От Голливуда до Белого дома | страница 45
Я вел очень активную светскую жизнь, практически каждый вечер у меня был занят. Обычно все начиналось со званого коктейля, часто подразумевавшего смокинг. Там мы встречались с друзьями, общались и группами расходились для продолжения вечера — на ужин, на бал, в кафе или клуб.
Помню, как однажды я пришел на такой коктейль после долгого отсутствия в Риме — я много времени проводил во Флоренции с родителями и старыми друзьями. Войдя в зал, я увидел двух беседующих молодых людей; одним из них был Бельмонте, которого я знал, другой был мне незнаком. Я кивнул Бельмонте и пошел к другим гостям, но услышал, как за моей спиной неизвестный спрашивает про меня: «Кто это?»
«Это? — сказал Бельмонте. — Да никто. Портной».
Я повернулся к Бельмонте: «Я все слышал».
«И что?»
«Сейчас узнаешь что, — ответил я. — Возможно, впервые в твоей жизни портной задаст тебе взбучку. У тебя есть выбор. Ты можешь подождать меня на улице после того, как вечеринка закончится. Или я всем объявлю, что ты трус».
Да, в те дни я позволял себе такие мелодраматические высказывания. Наверное, мои слова звучали слишком пафосно, но Бельмонте наступил мне на больную мозоль. Я продолжал общаться с другими гостями, шутил, развлекал девушек. Когда мои друзья собрались уходить, я сказал Джулианелле Чериана: «Подождите меня. Мне надо закончить одно дело».
«Это долго?» — спросила она меня.
«Нет, очень быстро. Мы можем пойти вместе».
Мы вышли на улицу, и там меня уже поджидал Бельмонте, облокотясь о крыло своего автомобиля. Руки скрещены на груди, на губах блуждает самодовольная усмешка, которая заставила меня еще больше его возненавидеть. Я предложить ему на кулаках выяснить наши отношения, он не ответил. Я подошел ближе, но он все равно не хотел вступать в драку. Тогда я дал ему пощечину, за ней другую… а он продолжал стоять столбом. Я обернулся к Джулианелле и сказал: «Теперь я могу всем рассказать, что он трус».
И я удалился горделивой походкой, полагая, что сберег свою репутацию. Может, я и портной, но связываться со мной не стоило.
Мой поступок можно объяснить юношеским максимализмом, но дело было не только в нем.
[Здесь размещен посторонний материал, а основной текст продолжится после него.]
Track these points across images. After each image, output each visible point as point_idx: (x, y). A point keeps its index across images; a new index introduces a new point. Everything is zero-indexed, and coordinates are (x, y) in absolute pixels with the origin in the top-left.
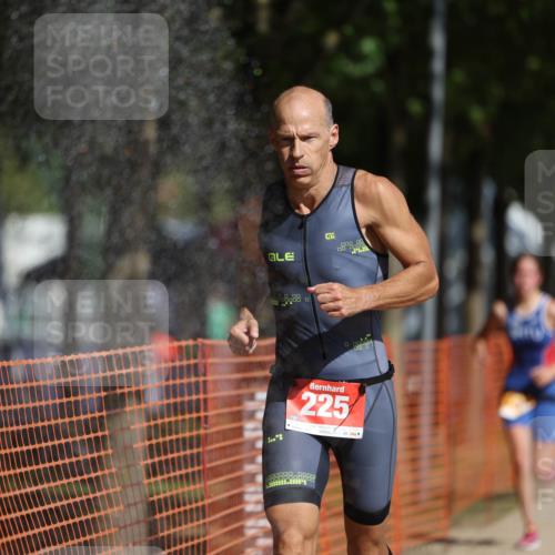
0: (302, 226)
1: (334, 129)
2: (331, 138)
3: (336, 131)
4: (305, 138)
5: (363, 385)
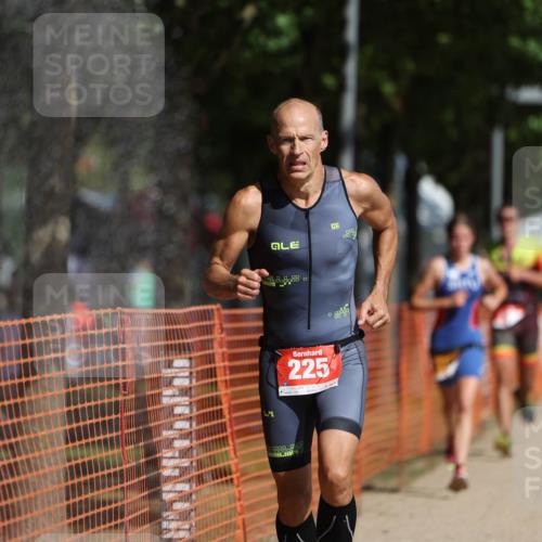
1: (324, 135)
2: (323, 143)
3: (326, 136)
4: (303, 139)
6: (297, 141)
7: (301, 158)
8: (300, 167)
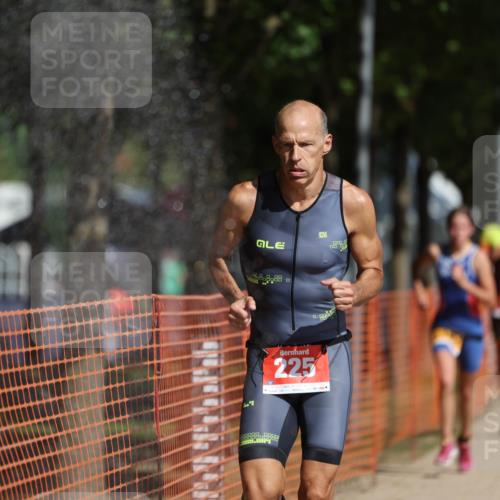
2: (325, 146)
5: (324, 345)
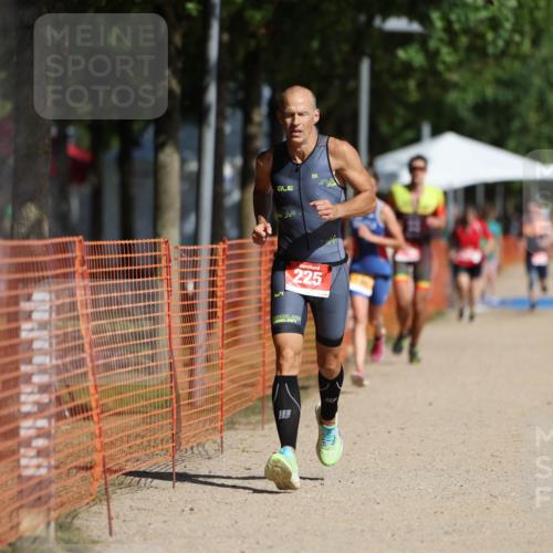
0: (297, 170)
2: (316, 118)
3: (318, 113)
4: (300, 114)
5: (331, 266)
6: (297, 116)
7: (299, 128)
8: (297, 134)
У меня начал формироваться определенный, довольно необычный для джентльмена тип поведения, которому я буду следовать всю жизнь, и я хочу объяснить его причины здесь и сейчас.
Я дрался по трем причинам. О первой я уже сказал: я делал это, чтобы меня уважали. Большинство моих римских приятелей состояли на военной или дипломатической службе, некоторые были достаточно богаты, чтобы не работать вообще. Для всего мира я был кутюрье — профессия респектабельная, но мало подходящая для человека моего круга. Мне не хотелось, чтобы часто ассоциирующуюся с ней чувствительность и душевную тонкость принимали за слабость. Почти на генетическом уровне я знал: меня следует принимать всерьез.